Temasek says SE Asia VC hinges on trust, exits to restore confidence

Temasek says SE Asia VC hinges on trust, exits to restore confidence

Fock Wai Hoong, Head of Southeast Asia, Temasek

After a string of governance scandals in Southeast Asia’s startup ecosystem—triggered by the shocking collapse of Indonesia’s eFishery—left investors wary of one of the world’s youngest venture capital markets, Temasek says tightening oversight and delivering exits are crucial to reviving confidence among global backers

“I think governance and trust is a big one,” said Temasek’s head of Southeast Asia Fock Wai Hoong, who highlighted that underlying economic fundamentals for the region remain robust. “The opportunity set continues to be there. You just need people to believe that the companies that they’re investing behind and the numbers that they’re investing on are correct and true,” he said in a media briefing.

Earlier this year, DealStreetAsia reported that Temasek-backed eFishery inflated its revenue by nearly 5x that later resulted in higher valuations in funding rounds while keeping two sets of accounting records since at least 2018. The revelations sparked investigations and culminated in the founder, Gibran Huzaifah, being detained. The startup, once a high-flying unicorn, had been in talks with companies like JAPFA’s subsidiary to divest some assets, but the process has stalled.

Fock said investors like Temasek look beyond the business model, strategy, and capital at hand. “It’s also about the mindset around governance—how can we instill the right level of trust, ensure young entrepreneurs are supported by institutional-level, mature CXOs, and make sure, from an audit perspective, they’re using the right level auditor to ensure numbers are solid.”

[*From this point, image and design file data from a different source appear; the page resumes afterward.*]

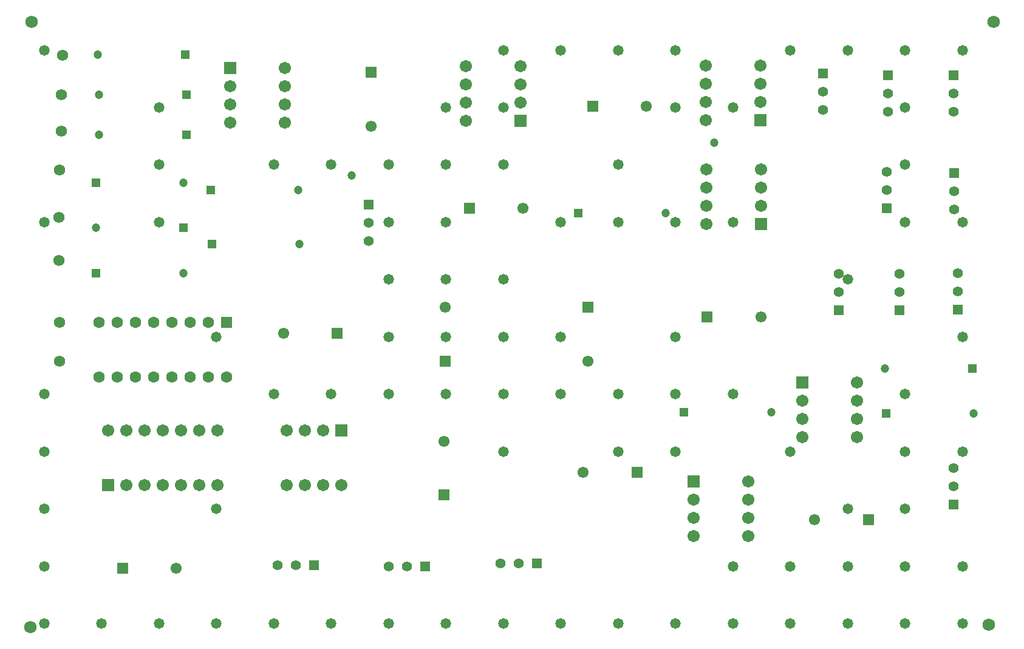
<source format=gts>
G04*
G04 #@! TF.GenerationSoftware,Altium Limited,Altium Designer,22.7.1 (60)*
G04*
G04 Layer_Color=8388736*
%FSLAX25Y25*%
%MOIN*%
G70*
G04*
G04 #@! TF.SameCoordinates,62B07443-8612-450D-B8CB-4F7C4A51FEE5*
G04*
G04*
G04 #@! TF.FilePolarity,Negative*
G04*
G01*
G75*
%ADD16C,0.06800*%
%ADD17R,0.06102X0.06102*%
%ADD18C,0.06102*%
%ADD19C,0.06181*%
%ADD20R,0.04724X0.04724*%
%ADD21C,0.04724*%
%ADD22R,0.06102X0.06102*%
%ADD23R,0.06706X0.06706*%
%ADD24C,0.06706*%
%ADD25R,0.05595X0.05595*%
%ADD26C,0.05595*%
%ADD27R,0.05595X0.05595*%
%ADD28R,0.06706X0.06706*%
%ADD29C,0.06312*%
%ADD30R,0.06312X0.06312*%
%ADD31C,0.05800*%
%ADD32C,0.04737*%
D16*
X12000Y342500D02*
D03*
X540000D02*
D03*
X537500Y11500D02*
D03*
X11500Y10000D02*
D03*
D17*
X471264Y69000D02*
D03*
X252236Y240000D02*
D03*
X319972Y296000D02*
D03*
X382736Y180500D02*
D03*
X179764Y171500D02*
D03*
X61972Y42500D02*
D03*
X344264Y95000D02*
D03*
D18*
X441736Y69000D02*
D03*
X198500Y285236D02*
D03*
X281764Y240000D02*
D03*
X349500Y296000D02*
D03*
X317500Y156236D02*
D03*
X412264Y180500D02*
D03*
X239000Y185764D02*
D03*
X150236Y171500D02*
D03*
X238500Y112264D02*
D03*
X91500Y42500D02*
D03*
X314736Y95000D02*
D03*
D19*
X27500Y156000D02*
D03*
Y177500D02*
D03*
X27000Y235000D02*
D03*
Y211500D02*
D03*
X27500Y261000D02*
D03*
X28500Y282500D02*
D03*
Y302500D02*
D03*
X29000Y324000D02*
D03*
D20*
X96476Y324500D02*
D03*
X111000Y220500D02*
D03*
X96976Y280500D02*
D03*
X95500Y229500D02*
D03*
X110524Y250000D02*
D03*
X47524Y204500D02*
D03*
Y254000D02*
D03*
X312024Y237500D02*
D03*
X370000Y128000D02*
D03*
X96976Y302500D02*
D03*
X528476Y152000D02*
D03*
X481024Y127500D02*
D03*
D21*
X48524Y324500D02*
D03*
X158953Y220500D02*
D03*
X49024Y280500D02*
D03*
X47547Y229500D02*
D03*
X158476Y250000D02*
D03*
X95476Y204500D02*
D03*
Y254000D02*
D03*
X359976Y237500D02*
D03*
X417953Y128000D02*
D03*
X49024Y302500D02*
D03*
X480524Y152000D02*
D03*
X528976Y127500D02*
D03*
D22*
X198500Y314764D02*
D03*
X317500Y185764D02*
D03*
X239000Y156236D02*
D03*
X238500Y82736D02*
D03*
D23*
X121000Y317000D02*
D03*
X412000Y288500D02*
D03*
X280500Y288000D02*
D03*
X412500Y231500D02*
D03*
X375500Y90000D02*
D03*
X435000Y144500D02*
D03*
D24*
X121000Y307000D02*
D03*
Y297000D02*
D03*
Y287000D02*
D03*
X151000Y317000D02*
D03*
Y307000D02*
D03*
Y297000D02*
D03*
Y287000D02*
D03*
X412000Y298500D02*
D03*
Y308500D02*
D03*
Y318500D02*
D03*
X382000Y288500D02*
D03*
Y298500D02*
D03*
Y308500D02*
D03*
Y318500D02*
D03*
X280500Y298000D02*
D03*
Y308000D02*
D03*
Y318000D02*
D03*
X250500Y288000D02*
D03*
Y298000D02*
D03*
Y308000D02*
D03*
Y318000D02*
D03*
X412500Y241500D02*
D03*
Y251500D02*
D03*
Y261500D02*
D03*
X382500Y231500D02*
D03*
Y241500D02*
D03*
Y251500D02*
D03*
Y261500D02*
D03*
X64000Y88000D02*
D03*
X74000D02*
D03*
X84000D02*
D03*
X94000D02*
D03*
X104000D02*
D03*
X114000D02*
D03*
X54000Y118000D02*
D03*
X64000D02*
D03*
X74000D02*
D03*
X84000D02*
D03*
X94000D02*
D03*
X104000D02*
D03*
X114000D02*
D03*
X375500Y80000D02*
D03*
Y70000D02*
D03*
Y60000D02*
D03*
X405500Y90000D02*
D03*
Y80000D02*
D03*
Y70000D02*
D03*
Y60000D02*
D03*
X172000Y118000D02*
D03*
X162000D02*
D03*
X152000D02*
D03*
X182000Y88000D02*
D03*
X172000D02*
D03*
X162000D02*
D03*
X152000D02*
D03*
X435000Y134500D02*
D03*
Y124500D02*
D03*
Y114500D02*
D03*
X465000Y144500D02*
D03*
Y134500D02*
D03*
Y124500D02*
D03*
Y114500D02*
D03*
D25*
X482000Y313000D02*
D03*
X197000Y242000D02*
D03*
X446500Y314000D02*
D03*
X518000Y313000D02*
D03*
X481500Y240000D02*
D03*
X518500Y259500D02*
D03*
X488500Y184000D02*
D03*
X455000D02*
D03*
X520500Y184500D02*
D03*
X518000Y77500D02*
D03*
D26*
X482000Y303000D02*
D03*
Y293000D02*
D03*
X197000Y232000D02*
D03*
Y222000D02*
D03*
X446500Y304000D02*
D03*
Y294000D02*
D03*
X518000Y303000D02*
D03*
Y293000D02*
D03*
X481500Y250000D02*
D03*
Y260000D02*
D03*
X518500Y249500D02*
D03*
Y239500D02*
D03*
X488500Y194000D02*
D03*
Y204000D02*
D03*
X455000Y194000D02*
D03*
Y204000D02*
D03*
X520500Y194500D02*
D03*
Y204500D02*
D03*
X279500Y45000D02*
D03*
X269500D02*
D03*
X518000Y87500D02*
D03*
Y97500D02*
D03*
X218000Y43500D02*
D03*
X208000D02*
D03*
X157000Y44000D02*
D03*
X147000D02*
D03*
D27*
X289500Y45000D02*
D03*
X228000Y43500D02*
D03*
X167000Y44000D02*
D03*
D28*
X54000Y88000D02*
D03*
X182000Y118000D02*
D03*
D29*
X49000Y147500D02*
D03*
X59000D02*
D03*
X69000D02*
D03*
X79000D02*
D03*
X89000D02*
D03*
X99000D02*
D03*
X109000D02*
D03*
X119000D02*
D03*
X49000Y177500D02*
D03*
X59000D02*
D03*
X69000D02*
D03*
X79000D02*
D03*
X89000D02*
D03*
X99000D02*
D03*
X109000D02*
D03*
D30*
X119000D02*
D03*
D31*
X522921Y326941D02*
D03*
Y232453D02*
D03*
Y169461D02*
D03*
Y106468D02*
D03*
Y43476D02*
D03*
Y11980D02*
D03*
X491425Y326941D02*
D03*
Y295445D02*
D03*
Y263949D02*
D03*
Y232453D02*
D03*
Y137964D02*
D03*
Y106468D02*
D03*
Y74972D02*
D03*
Y43476D02*
D03*
Y11980D02*
D03*
X459929Y326941D02*
D03*
Y200957D02*
D03*
Y74972D02*
D03*
Y43476D02*
D03*
Y11980D02*
D03*
X428433Y326941D02*
D03*
Y106468D02*
D03*
Y43476D02*
D03*
Y11980D02*
D03*
X396937Y295445D02*
D03*
Y232453D02*
D03*
Y137964D02*
D03*
Y43476D02*
D03*
Y11980D02*
D03*
X365441Y326941D02*
D03*
Y295445D02*
D03*
Y232453D02*
D03*
Y169461D02*
D03*
Y137964D02*
D03*
Y106468D02*
D03*
Y11980D02*
D03*
X333945Y326941D02*
D03*
Y263949D02*
D03*
Y232453D02*
D03*
Y137964D02*
D03*
Y106468D02*
D03*
Y11980D02*
D03*
X302449Y326941D02*
D03*
Y232453D02*
D03*
Y169461D02*
D03*
Y137964D02*
D03*
Y11980D02*
D03*
X270953Y326941D02*
D03*
Y295445D02*
D03*
Y263949D02*
D03*
Y200957D02*
D03*
Y169461D02*
D03*
Y137964D02*
D03*
Y106468D02*
D03*
Y11980D02*
D03*
X239457Y295445D02*
D03*
Y263949D02*
D03*
Y232453D02*
D03*
Y200957D02*
D03*
Y169461D02*
D03*
Y137964D02*
D03*
Y11980D02*
D03*
X207961Y263949D02*
D03*
Y232453D02*
D03*
Y200957D02*
D03*
Y169461D02*
D03*
Y137964D02*
D03*
Y11980D02*
D03*
X176464Y263949D02*
D03*
Y137964D02*
D03*
Y11980D02*
D03*
X144968Y263949D02*
D03*
Y137964D02*
D03*
Y11980D02*
D03*
X113472Y169461D02*
D03*
Y74972D02*
D03*
Y11980D02*
D03*
X81976Y295445D02*
D03*
Y263949D02*
D03*
Y232453D02*
D03*
Y11980D02*
D03*
X50480D02*
D03*
X18984Y326941D02*
D03*
Y232453D02*
D03*
Y137964D02*
D03*
Y106468D02*
D03*
Y74972D02*
D03*
Y43476D02*
D03*
Y11980D02*
D03*
D32*
X386600Y276000D02*
D03*
X187800Y258000D02*
D03*
M02*

</source>
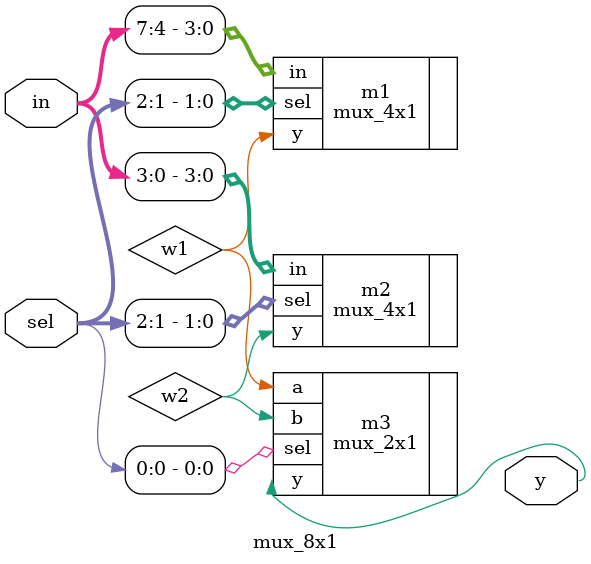
<source format=v>
`timescale 1ns / 1ps
`include"mux_2x1.v"
`include"mux_4x1.v"
module mux_8x1(
    input [7:0] in,
    input [2:0] sel,
    output y
    );
    wire w1,w2;
    mux_4x1 m1(.sel(sel[2:1]),.in(in[7:4]),.y(w1));
    mux_4x1 m2(.sel(sel[2:1]),.in(in[3:0]),.y(w2));
    mux_2x1 m3(.sel(sel[0]),.a(w1),.b(w2),.y(y));
endmodule

</source>
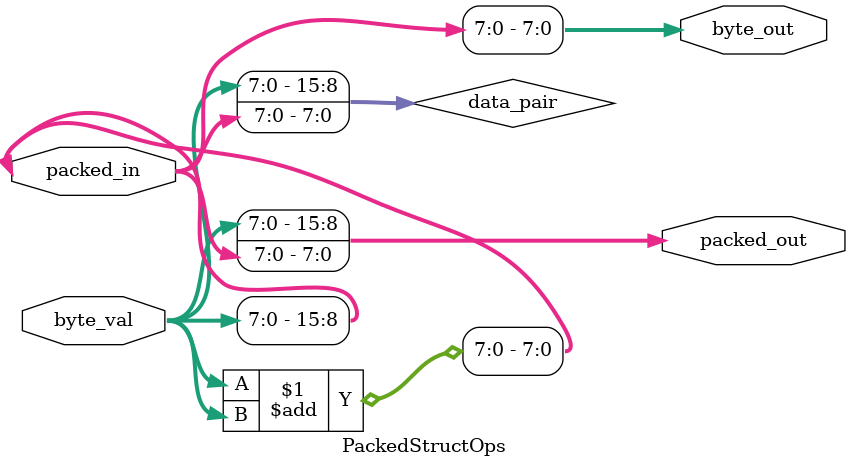
<source format=sv>
module PackedStructOps (
    input logic [15:0] packed_in,
    input logic [7:0] byte_val,
    output logic [15:0] packed_out,
    output logic [7:0] byte_out
);
    typedef struct packed {
        logic [7:0] low;
        logic [7:0] high;
    } pair_t;
    pair_t data_pair;
    assign data_pair = packed_in;
    assign byte_out = data_pair.high;
    assign data_pair.low = byte_val;
    assign packed_out = data_pair;
    assign packed_out[7:0] = data_pair.low + byte_val;
endmodule


</source>
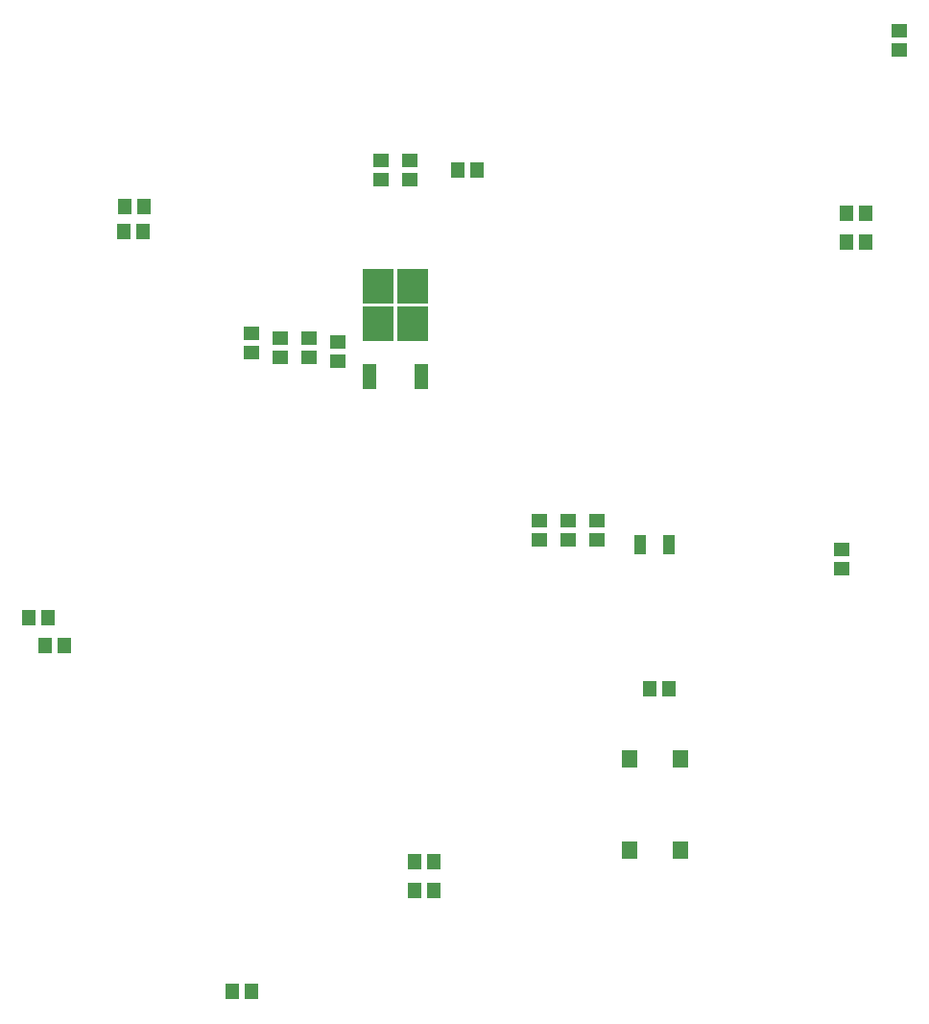
<source format=gbr>
%TF.GenerationSoftware,KiCad,Pcbnew,(6.0.5-0)*%
%TF.CreationDate,2022-07-19T01:27:06-07:00*%
%TF.ProjectId,clock_design,636c6f63-6b5f-4646-9573-69676e2e6b69,rev?*%
%TF.SameCoordinates,PX56c8cc0PY97a25c0*%
%TF.FileFunction,Paste,Bot*%
%TF.FilePolarity,Positive*%
%FSLAX46Y46*%
G04 Gerber Fmt 4.6, Leading zero omitted, Abs format (unit mm)*
G04 Created by KiCad (PCBNEW (6.0.5-0)) date 2022-07-19 01:27:06*
%MOMM*%
%LPD*%
G01*
G04 APERTURE LIST*
%ADD10R,1.150000X1.400000*%
%ADD11R,1.400000X1.150000*%
%ADD12R,1.000000X1.800000*%
%ADD13R,1.400000X1.600000*%
%ADD14R,2.750000X3.050000*%
%ADD15R,1.200000X2.200000*%
G04 APERTURE END LIST*
D10*
%TO.C,R4*%
X35282042Y72292455D03*
X33582042Y72292455D03*
%TD*%
%TO.C,R2*%
X35362450Y74543881D03*
X33662450Y74543881D03*
%TD*%
D11*
%TO.C,R14*%
X102040000Y90000000D03*
X102040000Y88300000D03*
%TD*%
%TO.C,C1*%
X96960000Y44280000D03*
X96960000Y42580000D03*
%TD*%
D10*
%TO.C,R22*%
X99080000Y73910000D03*
X97380000Y73910000D03*
%TD*%
%TO.C,R23*%
X99080000Y71370000D03*
X97380000Y71370000D03*
%TD*%
D12*
%TO.C,Y2*%
X81700000Y44700000D03*
X79200000Y44700000D03*
%TD*%
D10*
%TO.C,R7*%
X59280000Y16760000D03*
X60980000Y16760000D03*
%TD*%
D13*
%TO.C,SW1*%
X78200000Y25840000D03*
X78200000Y17840000D03*
X82700000Y25840000D03*
X82700000Y17840000D03*
%TD*%
D11*
%TO.C,C5*%
X72830000Y46820000D03*
X72830000Y45120000D03*
%TD*%
D10*
%TO.C,C9*%
X80020000Y32000000D03*
X81720000Y32000000D03*
%TD*%
%TO.C,R16*%
X64790000Y77720000D03*
X63090000Y77720000D03*
%TD*%
D11*
%TO.C,C4*%
X70290000Y46820000D03*
X70290000Y45120000D03*
%TD*%
%TO.C,C11*%
X52510000Y60871742D03*
X52510000Y62571742D03*
%TD*%
D10*
%TO.C,C17*%
X28380000Y35810000D03*
X26680000Y35810000D03*
%TD*%
D11*
%TO.C,C16*%
X56320000Y78570000D03*
X56320000Y76870000D03*
%TD*%
D10*
%TO.C,R8*%
X60980000Y14220000D03*
X59280000Y14220000D03*
%TD*%
D11*
%TO.C,C24*%
X47430000Y61210000D03*
X47430000Y62910000D03*
%TD*%
%TO.C,C23*%
X58860000Y78570000D03*
X58860000Y76870000D03*
%TD*%
D10*
%TO.C,C22*%
X26923836Y38294517D03*
X25223836Y38294517D03*
%TD*%
D11*
%TO.C,C10*%
X49970000Y61210000D03*
X49970000Y62910000D03*
%TD*%
%TO.C,C8*%
X75370000Y46820000D03*
X75370000Y45120000D03*
%TD*%
D14*
%TO.C,U2*%
X56065000Y67525000D03*
X59115000Y64175000D03*
X56065000Y64175000D03*
X59115000Y67525000D03*
D15*
X59870000Y59550000D03*
X55310000Y59550000D03*
%TD*%
D11*
%TO.C,R3*%
X44890000Y61630000D03*
X44890000Y63330000D03*
%TD*%
D10*
%TO.C,C13*%
X44890000Y5330000D03*
X43190000Y5330000D03*
%TD*%
M02*

</source>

He added that seeing distributions from Southeast Asian venture funds would further help restore confidence, which has been shaken by high-profile fraud cases, and drive the next fundraising cycle.

One early sign of exit is AvePoint’s listing, marking 65 Equity Partners’s first liquidity event in almost four years after Temasek helped establish the firm to develop regional champions. The software company is trading at around S$16.61, down roughly 16% from its IPO debut.

“You’re seeing that the exit pathway hopefully starts to come back, with all the work that’s been done on the capital market exchanges,” Fock said.

Move to late stage

As Southeast Asia’s early-stage startup ecosystem has matured over the past decade, with numerous venture capital funds raising hundreds of millions to back new businesses, one of the world’s largest institutional investors is now shifting its focus to growth- and late-stage venture capital in the region.

“The intent [behind early-stage investment] over a decade ago was really to catalyse the early-stage ecosystem and help spur investment into the digital economy…” Fock said. “The notion that there are venture capital funds that have raised substantial third-party AUM and are investing in the seed space and very early venture capital space [means that] we’ve made great progress in that respect.”

“These are areas that I think have a better risk profile for us. The business models are proven out, product market fit is proven up, and unit economics are clear. Then it’s about going from startup to scale up, and how do we then use our capital to support that journey from startup to scale up.”

But that doesn’t mean that Temasek is backing off from fund investments. “There are a number of other venture capital funds that we continue to remain invested in. I think investing in the late stage is more just us shifting our focus, moving dollars in a slightly different direction,” he said, adding that the firm continues to “provide capital to” its regional VC arm Vertex Ventures.

In the last fiscal year, Temasek backed a number of offshore AI-focused funds, such as SignalFire and Radical Ventures; and AI backers like General Catalyst, Lightspeed, Khosla Ventures, and Thrive Capital are among Temasek’s underlying managers.